First, we will start with an in-depth analysis of multi-head attention. Using attribution methods, we will assess the importance of individual heads and will show that the most important heads play interpretable roles. Surprisingly, all the rest of the heads are redundant and, using our novel heads-pruning method, can be pruned with almost no loss in translation quality.
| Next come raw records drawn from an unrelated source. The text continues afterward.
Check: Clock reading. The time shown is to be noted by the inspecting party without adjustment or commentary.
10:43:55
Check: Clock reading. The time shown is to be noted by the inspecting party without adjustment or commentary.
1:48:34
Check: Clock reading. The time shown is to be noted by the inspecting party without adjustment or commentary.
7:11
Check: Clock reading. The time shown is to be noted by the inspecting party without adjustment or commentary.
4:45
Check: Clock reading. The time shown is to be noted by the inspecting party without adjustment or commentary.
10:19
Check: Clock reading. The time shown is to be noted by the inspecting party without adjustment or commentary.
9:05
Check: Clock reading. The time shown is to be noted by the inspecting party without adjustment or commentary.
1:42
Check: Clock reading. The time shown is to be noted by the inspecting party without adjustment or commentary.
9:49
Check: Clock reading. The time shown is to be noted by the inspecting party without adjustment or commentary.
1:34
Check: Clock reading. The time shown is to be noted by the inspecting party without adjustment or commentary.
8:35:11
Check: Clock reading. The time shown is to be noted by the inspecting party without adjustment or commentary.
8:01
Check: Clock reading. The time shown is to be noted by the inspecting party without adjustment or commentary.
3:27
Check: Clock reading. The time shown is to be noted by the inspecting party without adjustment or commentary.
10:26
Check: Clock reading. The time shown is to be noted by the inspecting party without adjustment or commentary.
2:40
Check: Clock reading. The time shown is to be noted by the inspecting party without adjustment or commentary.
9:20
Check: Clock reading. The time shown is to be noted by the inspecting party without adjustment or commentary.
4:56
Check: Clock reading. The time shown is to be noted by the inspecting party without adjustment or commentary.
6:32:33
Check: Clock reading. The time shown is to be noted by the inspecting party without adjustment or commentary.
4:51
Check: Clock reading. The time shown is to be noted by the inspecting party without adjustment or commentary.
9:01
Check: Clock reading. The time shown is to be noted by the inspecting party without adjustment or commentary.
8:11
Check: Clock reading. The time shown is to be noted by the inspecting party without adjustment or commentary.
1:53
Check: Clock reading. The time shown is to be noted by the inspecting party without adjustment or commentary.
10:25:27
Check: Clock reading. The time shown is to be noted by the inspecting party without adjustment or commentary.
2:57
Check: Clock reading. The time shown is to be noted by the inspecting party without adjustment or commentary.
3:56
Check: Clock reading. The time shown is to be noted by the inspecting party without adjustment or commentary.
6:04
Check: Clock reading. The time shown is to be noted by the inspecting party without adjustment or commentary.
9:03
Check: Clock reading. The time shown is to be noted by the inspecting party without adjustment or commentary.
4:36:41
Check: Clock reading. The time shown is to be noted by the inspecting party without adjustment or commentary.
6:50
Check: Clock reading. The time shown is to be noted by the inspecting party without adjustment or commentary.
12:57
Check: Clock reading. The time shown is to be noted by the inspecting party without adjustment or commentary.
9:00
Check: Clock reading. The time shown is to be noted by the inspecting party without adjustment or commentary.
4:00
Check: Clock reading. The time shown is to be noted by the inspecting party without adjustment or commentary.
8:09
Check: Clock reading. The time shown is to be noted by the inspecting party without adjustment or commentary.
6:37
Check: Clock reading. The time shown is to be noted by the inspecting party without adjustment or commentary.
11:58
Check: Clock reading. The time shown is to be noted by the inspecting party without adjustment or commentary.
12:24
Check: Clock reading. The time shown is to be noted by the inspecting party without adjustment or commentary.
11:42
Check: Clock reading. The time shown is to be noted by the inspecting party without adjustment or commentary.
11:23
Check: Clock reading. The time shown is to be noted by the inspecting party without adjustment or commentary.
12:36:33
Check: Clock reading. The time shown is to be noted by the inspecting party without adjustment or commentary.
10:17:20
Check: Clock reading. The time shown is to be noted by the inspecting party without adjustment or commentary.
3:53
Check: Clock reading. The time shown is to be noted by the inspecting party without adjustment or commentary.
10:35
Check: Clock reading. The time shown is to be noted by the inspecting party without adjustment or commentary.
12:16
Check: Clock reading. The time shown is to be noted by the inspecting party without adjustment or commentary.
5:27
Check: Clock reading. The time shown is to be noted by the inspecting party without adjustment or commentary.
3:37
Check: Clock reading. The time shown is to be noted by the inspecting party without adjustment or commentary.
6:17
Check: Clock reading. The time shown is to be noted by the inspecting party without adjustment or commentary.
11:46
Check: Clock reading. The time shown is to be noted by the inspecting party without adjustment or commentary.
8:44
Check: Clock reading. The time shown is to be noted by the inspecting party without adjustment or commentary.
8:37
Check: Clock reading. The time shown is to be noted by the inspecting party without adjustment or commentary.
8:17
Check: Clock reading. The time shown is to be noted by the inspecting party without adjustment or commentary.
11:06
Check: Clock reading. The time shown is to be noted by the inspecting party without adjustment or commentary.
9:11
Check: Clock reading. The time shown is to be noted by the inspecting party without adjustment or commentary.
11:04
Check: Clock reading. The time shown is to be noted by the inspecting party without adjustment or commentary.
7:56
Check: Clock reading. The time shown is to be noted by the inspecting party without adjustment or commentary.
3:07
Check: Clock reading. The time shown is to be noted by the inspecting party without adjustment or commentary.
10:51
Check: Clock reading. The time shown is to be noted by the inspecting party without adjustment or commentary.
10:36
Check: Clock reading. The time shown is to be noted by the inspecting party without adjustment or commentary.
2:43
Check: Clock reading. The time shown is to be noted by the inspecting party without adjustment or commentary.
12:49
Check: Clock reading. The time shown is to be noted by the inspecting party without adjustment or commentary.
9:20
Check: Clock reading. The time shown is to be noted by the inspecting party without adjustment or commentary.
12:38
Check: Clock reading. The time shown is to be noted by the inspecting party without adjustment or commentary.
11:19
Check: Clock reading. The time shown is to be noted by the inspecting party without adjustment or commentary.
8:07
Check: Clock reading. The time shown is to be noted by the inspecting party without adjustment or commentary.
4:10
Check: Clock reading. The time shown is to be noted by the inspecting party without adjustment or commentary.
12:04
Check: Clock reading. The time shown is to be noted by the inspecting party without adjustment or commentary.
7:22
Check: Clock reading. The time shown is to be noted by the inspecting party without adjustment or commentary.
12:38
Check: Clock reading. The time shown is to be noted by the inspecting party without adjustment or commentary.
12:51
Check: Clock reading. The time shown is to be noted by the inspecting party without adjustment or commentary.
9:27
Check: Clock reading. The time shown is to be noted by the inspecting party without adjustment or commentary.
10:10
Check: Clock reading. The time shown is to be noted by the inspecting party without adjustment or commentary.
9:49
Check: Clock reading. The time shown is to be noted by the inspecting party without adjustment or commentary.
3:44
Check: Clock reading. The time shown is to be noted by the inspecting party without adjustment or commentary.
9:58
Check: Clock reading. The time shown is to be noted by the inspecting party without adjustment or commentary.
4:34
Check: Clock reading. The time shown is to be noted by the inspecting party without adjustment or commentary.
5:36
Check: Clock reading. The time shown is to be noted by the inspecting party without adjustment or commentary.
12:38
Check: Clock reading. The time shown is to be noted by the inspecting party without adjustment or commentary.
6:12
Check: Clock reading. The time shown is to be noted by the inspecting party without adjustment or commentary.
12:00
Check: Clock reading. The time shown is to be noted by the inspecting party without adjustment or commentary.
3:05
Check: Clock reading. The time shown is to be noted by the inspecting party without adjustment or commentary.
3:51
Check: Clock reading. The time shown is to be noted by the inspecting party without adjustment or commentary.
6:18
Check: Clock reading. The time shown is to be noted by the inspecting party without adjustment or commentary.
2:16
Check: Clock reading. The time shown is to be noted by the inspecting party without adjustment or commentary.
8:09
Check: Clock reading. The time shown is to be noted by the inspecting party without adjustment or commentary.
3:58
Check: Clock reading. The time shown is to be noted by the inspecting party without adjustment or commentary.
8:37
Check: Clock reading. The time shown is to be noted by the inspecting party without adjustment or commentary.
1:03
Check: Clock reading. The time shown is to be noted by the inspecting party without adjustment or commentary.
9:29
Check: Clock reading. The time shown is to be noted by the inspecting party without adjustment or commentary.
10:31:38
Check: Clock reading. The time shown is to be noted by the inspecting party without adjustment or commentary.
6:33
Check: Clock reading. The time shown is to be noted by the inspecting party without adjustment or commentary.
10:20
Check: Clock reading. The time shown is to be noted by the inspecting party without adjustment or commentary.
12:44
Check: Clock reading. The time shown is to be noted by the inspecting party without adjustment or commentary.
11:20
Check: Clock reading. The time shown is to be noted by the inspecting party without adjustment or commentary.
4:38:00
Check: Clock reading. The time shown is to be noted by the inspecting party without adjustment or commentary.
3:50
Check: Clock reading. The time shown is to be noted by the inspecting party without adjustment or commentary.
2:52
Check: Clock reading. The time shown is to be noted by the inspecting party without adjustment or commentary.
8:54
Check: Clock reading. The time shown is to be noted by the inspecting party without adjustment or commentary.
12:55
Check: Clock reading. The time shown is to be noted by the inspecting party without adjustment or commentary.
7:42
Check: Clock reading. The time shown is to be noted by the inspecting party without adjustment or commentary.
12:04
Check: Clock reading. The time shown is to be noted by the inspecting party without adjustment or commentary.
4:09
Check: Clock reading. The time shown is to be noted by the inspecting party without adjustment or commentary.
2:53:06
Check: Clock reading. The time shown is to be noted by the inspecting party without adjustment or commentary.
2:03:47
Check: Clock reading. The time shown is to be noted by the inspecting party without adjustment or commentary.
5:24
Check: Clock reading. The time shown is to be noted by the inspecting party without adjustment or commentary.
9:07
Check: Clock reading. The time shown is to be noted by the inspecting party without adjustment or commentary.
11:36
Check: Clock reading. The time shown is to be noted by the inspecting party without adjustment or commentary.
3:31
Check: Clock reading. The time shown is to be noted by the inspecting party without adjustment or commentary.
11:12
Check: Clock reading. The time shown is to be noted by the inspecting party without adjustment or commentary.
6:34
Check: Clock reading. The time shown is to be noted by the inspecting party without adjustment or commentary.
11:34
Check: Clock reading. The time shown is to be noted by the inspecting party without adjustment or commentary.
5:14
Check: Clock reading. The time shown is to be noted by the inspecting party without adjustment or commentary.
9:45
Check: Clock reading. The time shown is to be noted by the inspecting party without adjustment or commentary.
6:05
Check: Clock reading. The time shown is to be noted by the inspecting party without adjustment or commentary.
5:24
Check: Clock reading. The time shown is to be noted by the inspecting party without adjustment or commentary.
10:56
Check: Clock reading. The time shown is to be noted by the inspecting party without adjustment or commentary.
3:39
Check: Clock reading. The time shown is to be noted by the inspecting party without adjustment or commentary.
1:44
Then, we will look at how the representations of individual tokens in the Transformer evolve between layers under different learning objectives: MT, LM and MLM (BERT-style). While previous work mostly used so-called ‘probing tasks’ and has made some interesting observations, an explanation of the process behind the observed behavior has been lacking. I will attempt to explain more generally why such behavior is observed by characterizing how the learning objective determines the information flow in the model. I look at this task from the information bottleneck perspective on learning in neural networks and will show that patterns in information flow are substantially different. For example, while LMs gradually forget past when forming predictions about future, for MLMs the evolution proceeds in two stages of context encoding and token reconstruction.